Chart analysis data
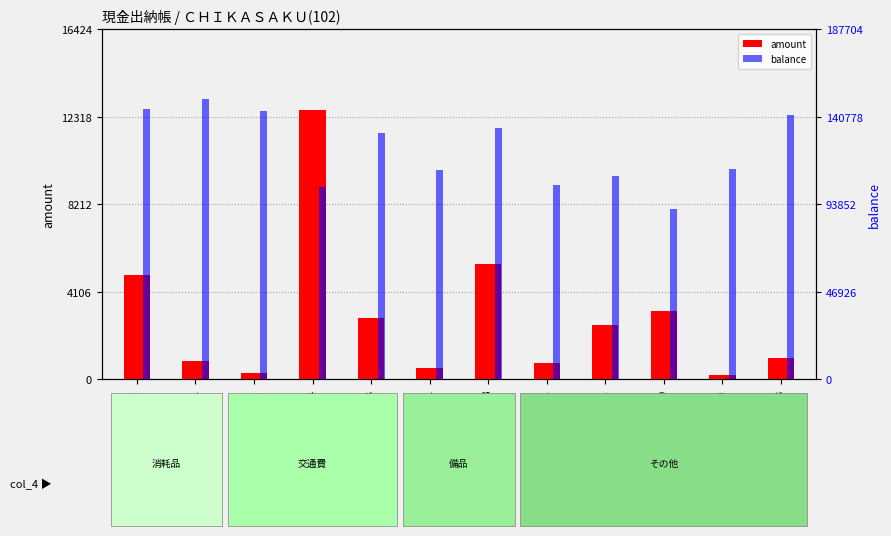

Which series has the widest spread of values?

balance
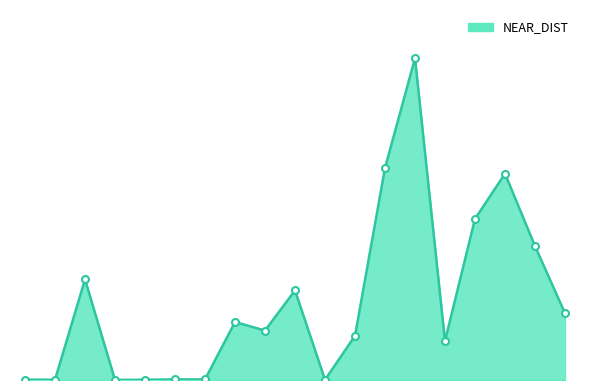

List the labels in order of value, largest first.

14, 13, 17, 16, 18, 3, 10, 19, 8, 9, 12, 15, 6, 7, 1, 5, 2, 11, 4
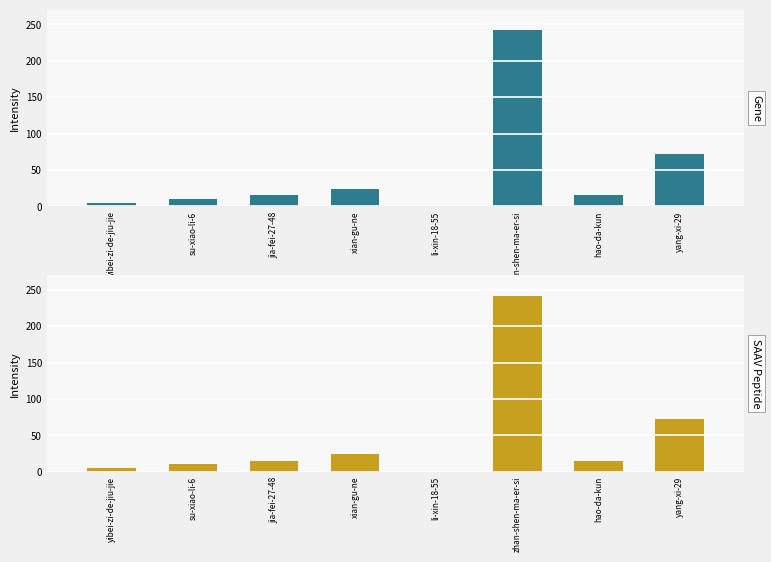

What is the average value?

48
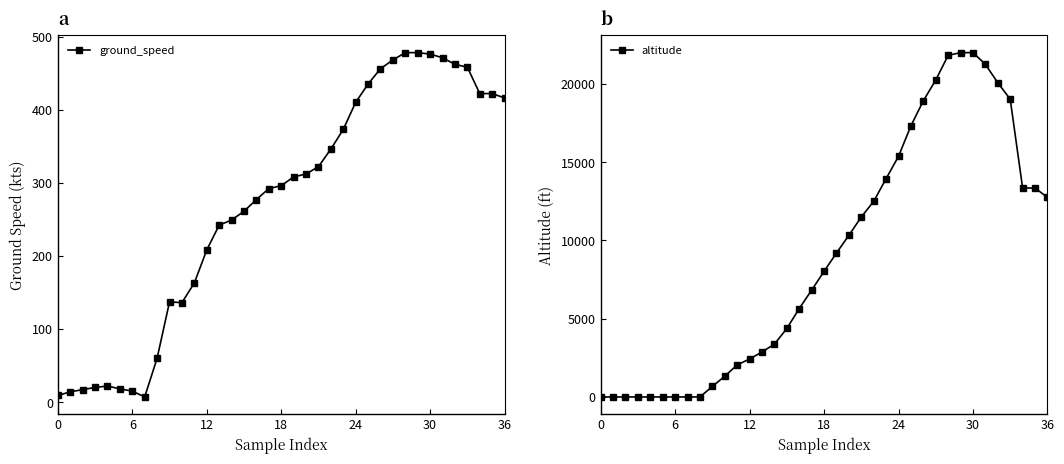

Is it true that altitude equals 6329 at 24?

False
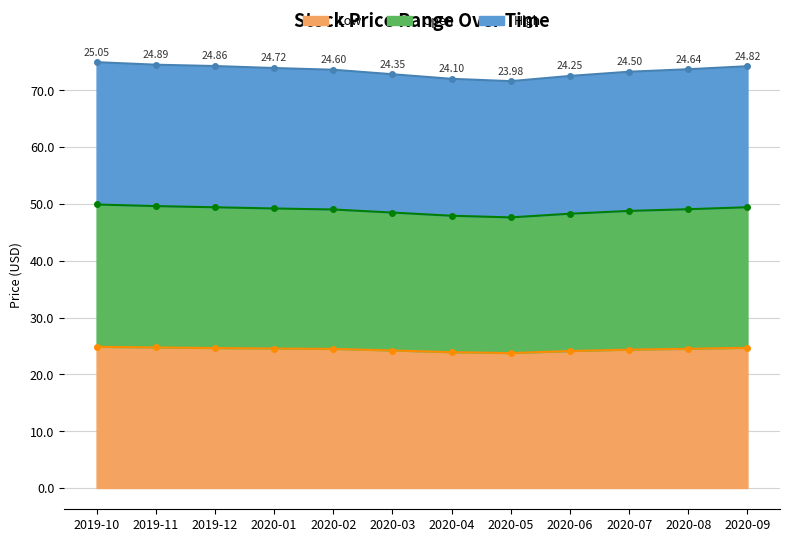

Which series has the largest range (max minus min)?

High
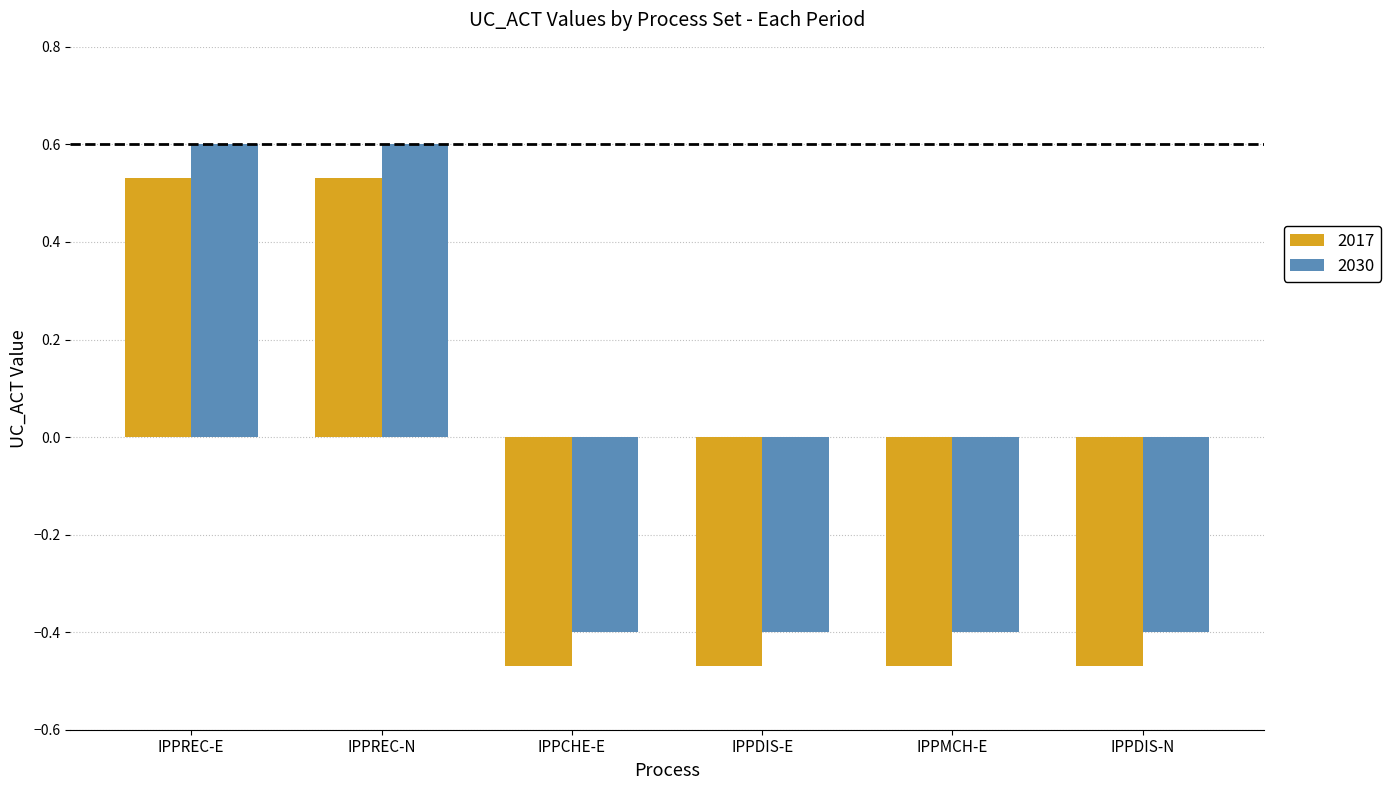

List the series in order of their overall mean, lowest first.

2017, 2030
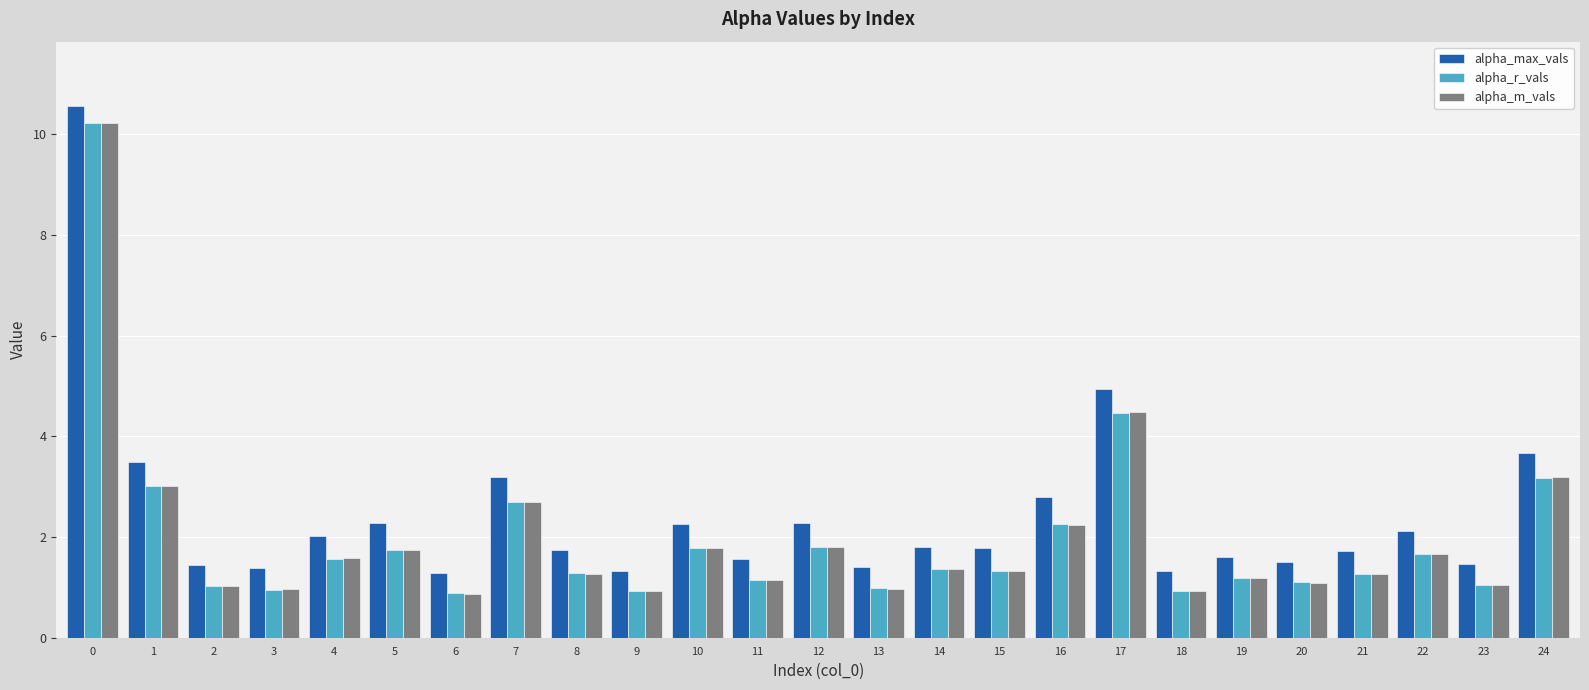

How many series are shown in this chart?

3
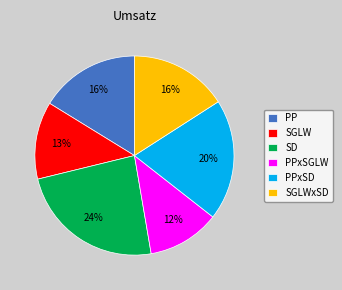

How many slices are in this pie chart?

6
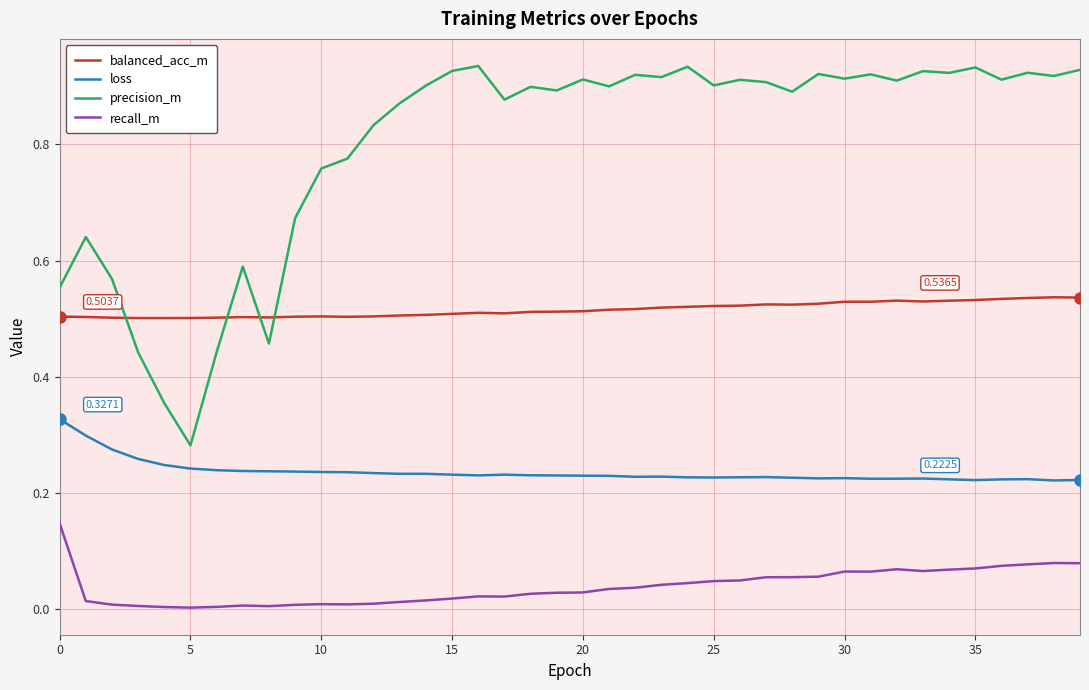

Which series has the largest total across all categories?

precision_m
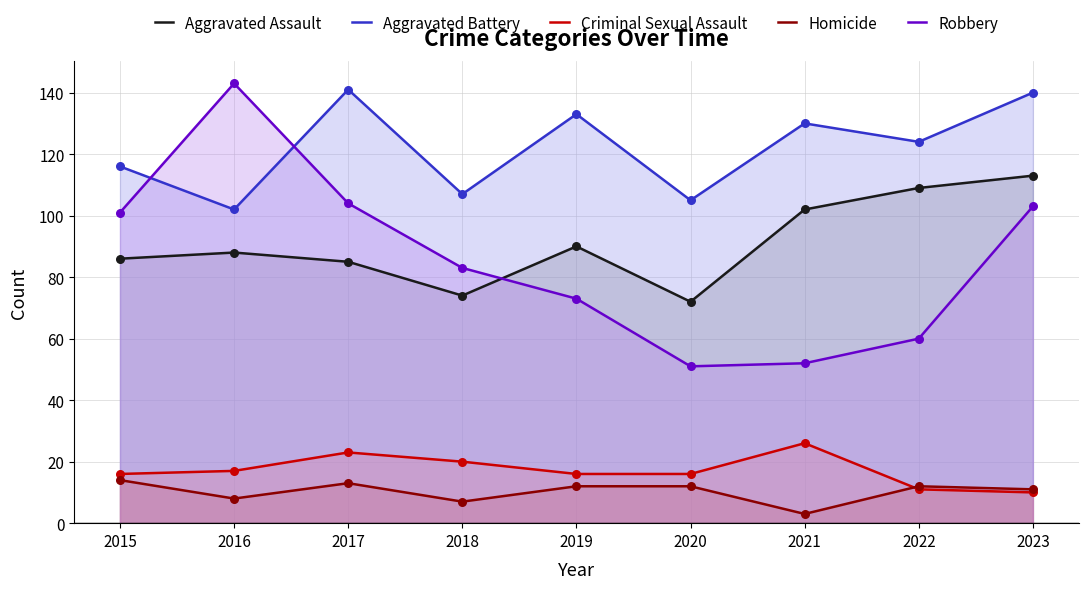

What are all the series names shown in the legend?

Aggravated Assault, Aggravated Battery, Criminal Sexual Assault, Homicide, Robbery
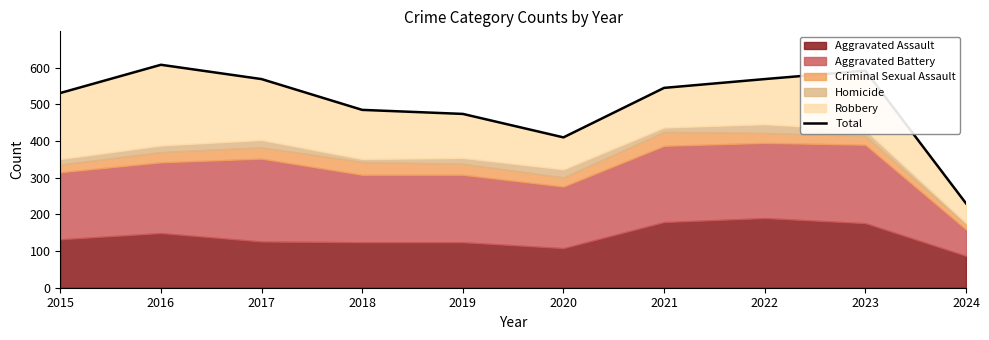

Which label corresponds to the smallest value in the chart?

2024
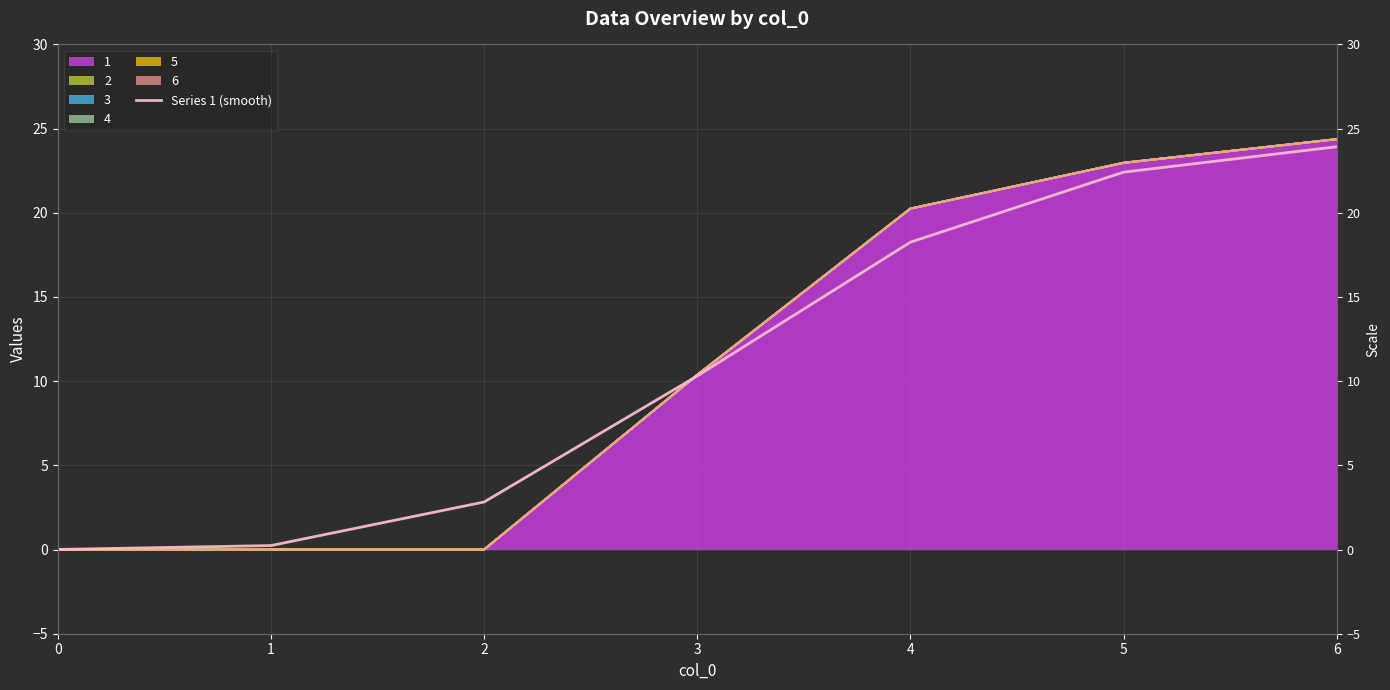

At which label is the value closest to 11?

3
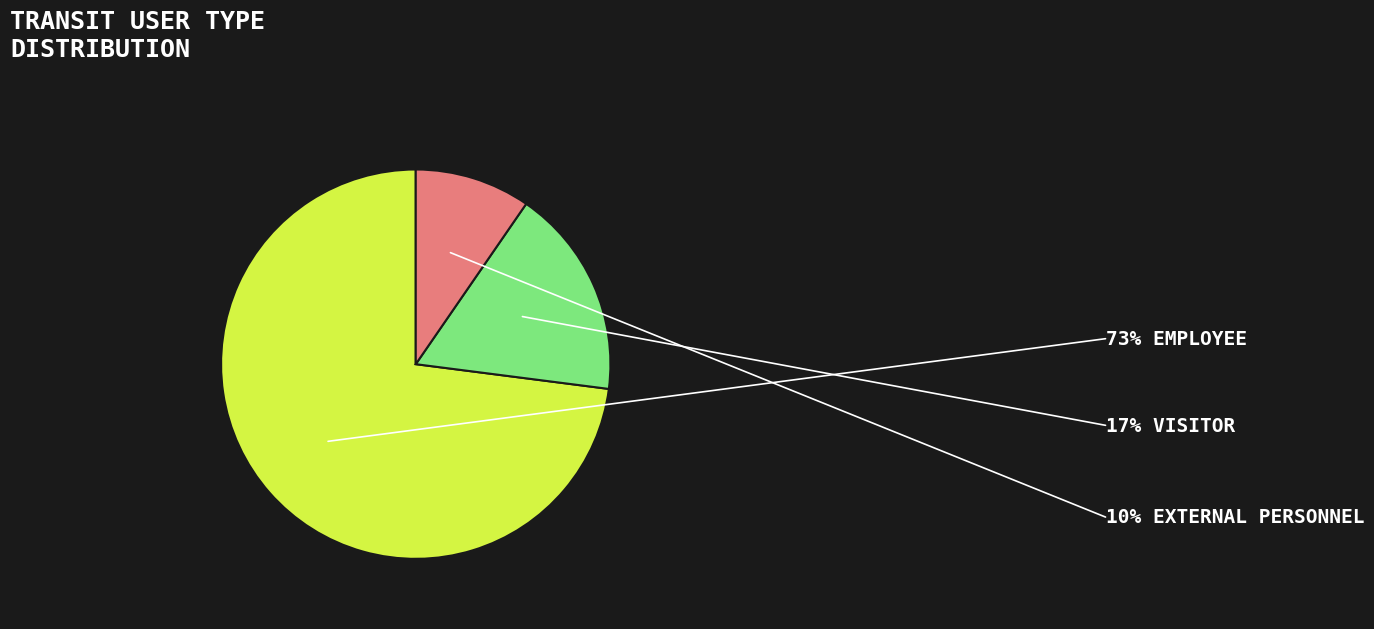

Does any single category account for the majority?

Yes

About this task
Rewrite the listing above as a Markdown table with the columns "Row" and "Text", putting each nonblank line in its own row and numbering the rows in order. Leave the pictures out.

Task solution
| Row | Text |
|---|---|
| 1 | Which series has the widest spread of values? |
| 2 | balance |
| 3 | List the labels in order of value, largest first. |
| 4 | 14, 13, 17, 16, 18, 3, 10, 19, 8, 9, 12, 15, 6, 7, 1, 5, 2, 11, 4 |
| 5 | What is the average value? |
| 6 | 48 |
| 7 | Is it true that altitude equals 6329 at 24? |
| 8 | False |
| 9 | Which series has the largest range (max minus min)? |
| 10 | High |
| 11 | List the series in order of their overall mean, lowest first. |
| 12 | 2017, 2030 |
| 13 | How many series are shown in this chart? |
| 14 | 3 |
| 15 | How many slices are in this pie chart? |
| 16 | 6 |
| 17 | Which series has the largest total across all categories? |
| 18 | precision_m |
| 19 | What are all the series names shown in the legend? |
| 20 | Aggravated Assault, Aggravated Battery, Criminal Sexual Assault, Homicide, Robbery |
| 21 | Which label corresponds to the smallest value in the chart? |
| 22 | 2024 |
| 23 | At which label is the value closest to 11? |
| 24 | 3 |
| 25 | Does any single category account for the majority? |
| 26 | Yes |